None but the dervishes entered within the paling, and they soon began to enter, each advancing first toward the mihrab, and going through fifteen or twenty minutes’ prostrations and prayers. Their dress is very humble. A high, white felt cap, without a rim, like a sugar-loaf enlarged a little at the smaller end, protects the head, and a long dress of dirt-coloured cloth, reaching quite to the heels and bound at the waist with a girdle, completes the costume. They look like men who have made up their minds to seem religious, and though said to be a set of very good fellows, they have a Mawworm expression of face generally, which was very repulsive. I must except the chief of the sect, however, who entered when all the rest had seated themselves on the floor, and after a brief genuflexion or two took possession of a rich Angora carpet placed for him near the mihrab. He was a small old man, distinguished in his dress only by the addition of a green band to his cap (the sign of his pilgrimage to Mecca) and the entire absence of the sanctimonious look. Still he was serious, and there was no mark in his clear, intelligent eye and amiable features, of any hesitancy or want of sincerity in his devotion. He is said to be a learned man, and he is certainly a very prepossessing one, though he would be taken up as a beggar in any city in the United States. It is a thing one learns in “dangling about the world,” by the way, to form opinions of men quite independently of their dress.

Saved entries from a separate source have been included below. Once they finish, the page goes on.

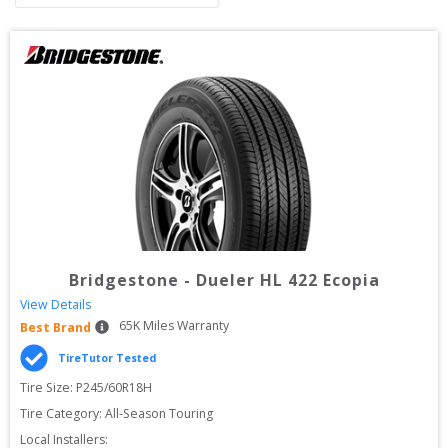
Bridgestone
-
Dueler HL 422 Ecopia
View Details
65
K Miles Warranty
Best Brand
TireTutor Tested
Tire Size: 
P245/60R18H
Tire Category:
All-Season Touring
Local Installers:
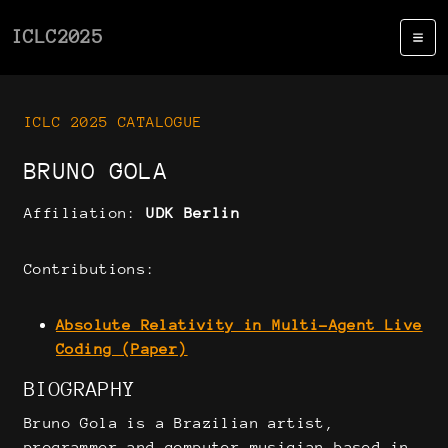
ICLC2025
ICLC 2025 CATALOGUE
BRUNO GOLA
Affiliation:
UDK Berlin
Contributions:
Absolute Relativity in Multi-Agent Live
Coding (Paper)
BIOGRAPHY
Bruno Gola is a Brazilian artist,
programmer and computer musician based in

After sitting a while in quaker meditation, the brotherhood rose one by one (there were ten of them I think), and marched round the room with their toes turned in, to the music of a drum and a Persian flute, played invisibly in some part of the gallery. As they passed the carpet of the cross-legged chief, they twisted dexterously and made three salaams, and then raising their arms, which they held out straight during the whole dance, they commenced twirling on one foot, using the other after the manner of a paddle to keep up the motion. I forgot to mention that they laid aside their outer dresses before commencing the dance. They remained in dirty white tunics reaching to the floor, and very full at the bottom, so that with the regular motion of their whirl, the wind blew them out into a circle, like what the girls in our country call “making cheeses.” They twisted with surprising exactness and rapidity, keeping clear of each other, and maintaining their places with the regularity of machines. I have seen a great deal of waltzing, but I think the dancing dervishes for precision and spirit, might give a lesson even to the Germans.